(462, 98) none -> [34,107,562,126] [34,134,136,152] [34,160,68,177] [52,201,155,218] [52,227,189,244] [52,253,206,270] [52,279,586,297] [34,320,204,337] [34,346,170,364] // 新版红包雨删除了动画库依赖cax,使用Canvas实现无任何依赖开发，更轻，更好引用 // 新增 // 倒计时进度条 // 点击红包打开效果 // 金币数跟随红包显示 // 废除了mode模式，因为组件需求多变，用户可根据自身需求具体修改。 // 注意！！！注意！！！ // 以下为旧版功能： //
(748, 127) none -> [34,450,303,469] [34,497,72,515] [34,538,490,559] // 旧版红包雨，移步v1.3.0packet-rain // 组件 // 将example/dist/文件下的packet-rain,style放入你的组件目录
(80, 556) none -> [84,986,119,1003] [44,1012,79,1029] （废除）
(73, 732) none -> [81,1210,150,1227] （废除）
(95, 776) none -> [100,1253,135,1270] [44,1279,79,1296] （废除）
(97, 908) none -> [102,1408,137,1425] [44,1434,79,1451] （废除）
--------------------
→ ASSIGNMENT
Set down, exactly and without anything extra, every line from the one that contains "(80, 556) none" through the final line of the material.

→ ANSWER BOX
(80, 556) none -> [84,986,119,1003] [44,1012,79,1029] （废除）
(73, 732) none -> [81,1210,150,1227] （废除）
(95, 776) none -> [100,1253,135,1270] [44,1279,79,1296] （废除）
(97, 908) none -> [102,1408,137,1425] [44,1434,79,1451] （废除）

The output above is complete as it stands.